When I was an engineer fresh out of graduate school and joining Cisco, I was often impressed with our then CEO, John Chambers (now an investor in Balbix). It would describe the pursuit of large and growing markets where Cisco had ambitions to become #1 or #2 in the market. A decade, and many security products later, his clarity of thought and his aspiration to lead in new markets have always stuck with me. If I had to describe why I joined Balbix, it would be for this reason: to be part of a company that will be number 1 or number 2 in a large and growing market. Balbix is a leader in a market that has been called many names, most recently the cybersecurity posture market. But why is Balbix in the cybersecurity posture market? Allow me to explain…
What is the cybersecurity posture market anyway?
In its simplest definition, cybersecurity posture is an assessment of how secure your organization is. For a more detailed definition, see here.
From an end-user perspective, you determine where your organization stands by inventorying and establishing a baseline of what you have in terms of assets, vulnerabilities, and controls. This allows you to map your attack surface. It also helps you understand the risk in your assets.
Once your baseline posture is established, it should be continually and automatically updated. Of course, real-time visibility is important, but the value of cybersecurity posture management is much more than that. Defining your security posture baseline allows you to drive a multitude of use cases with meaningful results, for example:
- Cyber Asset Attack Surface Management (CAASM)
- Risk-Based Vulnerability Management (RBVM)
- Cyber Risk Quantification (CRQ) and Board Level Reporting
There are many other overlapping and tangential use cases related to security posture, but Balbix focuses on these three that are the top concerns of CISOs today.
It’s a fragmented market today. Who wants to play?
As you may have deduced from the use cases above, the market is crowded. And noisy. Today it is fragmented, but that is changing rapidly. Some vendors, such as CMDB and asset management vendors, IoT/OT management vendors, and traditional vulnerability management vendors, play in one use case and want to expand into another. Some cloud security vendors also want to provide a holistic view of on-premises and cloud assets. Meanwhile, endpoint detection and response (EDR) and extended detection and response (XDR) vendors are leveraging their endpoint footprint to move up the food chain and provide analysis and insights into vulnerabilities.
Then there are Managed Security Service Providers (MSSPs) that consolidate different point products into larger offerings. And, not to mention, global systems integrators, who drive CRQ programs by anchoring their services with some of the previously mentioned security product categories.
Finally, there are vendors I call posture-native: cybersecurity startups that are built from the ground up using a data-driven approach. They’re building modern technology stacks that look at both on-premises and cloud networks, scale, and have automation at the center of what they do. No points if you guess which bucket Balbix is in!

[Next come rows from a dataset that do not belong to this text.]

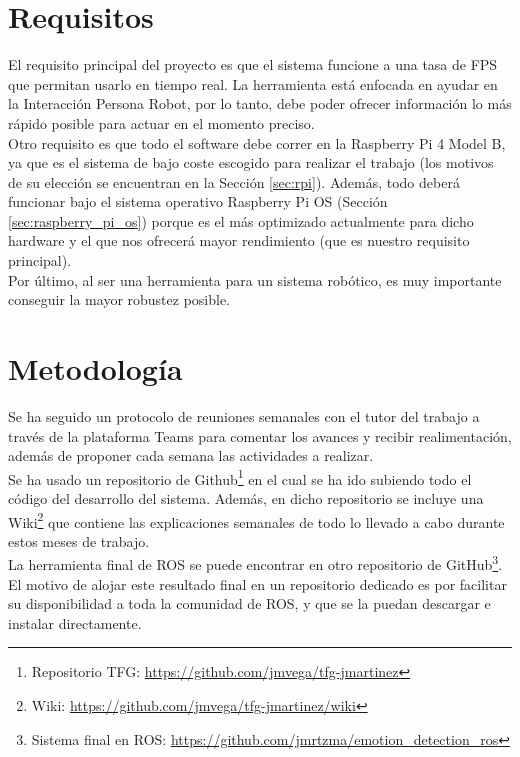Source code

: \section{Requisitos}
\label{sec:requisitos}

El requisito principal del proyecto es que el sistema funcione a una tasa de FPS que permitan usarlo en tiempo real. La herramienta está enfocada en ayudar en la Interacción Persona Robot, por lo tanto, debe poder ofrecer información lo más rápido posible para actuar en el momento preciso.\\

Otro requisito es que todo el software debe correr en la Raspberry Pi 4 Model B, ya que es el sistema de bajo coste escogido para realizar el trabajo (los motivos de su elección se encuentran en la Sección \ref{sec:rpi}). Además, todo deberá funcionar bajo el sistema operativo Raspberry Pi OS (Sección \ref{sec:raspberry_pi_os}) porque es el más optimizado actualmente para dicho hardware y el que nos ofrecerá mayor rendimiento (que es nuestro requisito principal).\\

Por último, al ser una herramienta para un sistema robótico, es muy importante conseguir la mayor robustez posible.

\section{Metodología}
\label{sec:metodologia}

Se ha seguido un protocolo de reuniones semanales con el tutor del trabajo a través de la plataforma Teams para comentar los avances y recibir realimentación, además de proponer cada semana las actividades a realizar.\\

Se ha usado un repositorio de Github\footnote{Repositorio TFG: \url{https://github.com/jmvega/tfg-jmartinez}} en el cual se ha ido subiendo todo el código del desarrollo del sistema. Además, en dicho repositorio se incluye una Wiki\footnote{Wiki: \url{https://github.com/jmvega/tfg-jmartinez/wiki}} que contiene las explicaciones semanales de todo lo llevado a cabo durante estos meses de trabajo.\\

La herramienta final de ROS se puede encontrar en otro repositorio de GitHub\footnote{Sistema final en ROS: \url{https://github.com/jmrtzma/emotion_detection_ros}}. El motivo de alojar este resultado final en un repositorio dedicado es por facilitar su disponibilidad a toda la comunidad de ROS, y que se la puedan descargar e instalar directamente.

Some of these players will go it alone, some will partner, some will be data sources or enabling technologies for others, and some may be a combination of these. Balbix, for example, creates a unified risk model by ingesting data from our customers’ existing IT and security systems (including those mentioned above) and then works directly with our customers or through service partners. to help our customers manage and improve their cybersecurity posture.
Balbix’s unique approach – breadth and depth
Balbix has built its platform around an asset-centric risk model, where an asset can be a physical device or virtual asset observed on a network, an application running on an asset, or a user observed on a network. Balbix can discover assets using API-based connectors in third-party sources or using its own native sensors. Balbix then uses advanced analytics to rank assets and populate over 400 asset attributes, correlate and infer vulnerabilities, and calculate risk for each asset.
This asset-centric view provides Balbix users with a risk model that has both the breadth and depth they need for visibility, vulnerability management, and cyber risk.
Zoom out – solve for width
Balbix dashboards allow CISOs and their teams to quantify their cyber risk in monetary terms (dollars, yen, etc.) to improve how they communicate cyber risk to their CEO, CFO and board administration. With Balbix, CISOs can deliver data-driven insights and quickly improve their posture against cyber risk by focusing on their most critical vulnerabilities first. Balbix is the only platform that can address CAASM, RBVM and CRQ use cases in a single view.

Zoom in – solve for depth
At the heart of Balbix’s vision is the ambition to use data to solve some of the toughest security challenges. Being data-driven allows Balbix to be able to explore the smallest details with precision. Customers can slice and dice asset and vulnerability data for more informed remediation and reporting. Balbix customers can also use this data to work at high speed when critical issues arise. For example, Balbix helps its customers identify thousands of applications using log4j, including thousands of custom applications.

For me, it’s the breadth and depth of its risk model that will allow Balbix to win in the cybersecurity posture market, and that’s why I’m excited to be part of the team.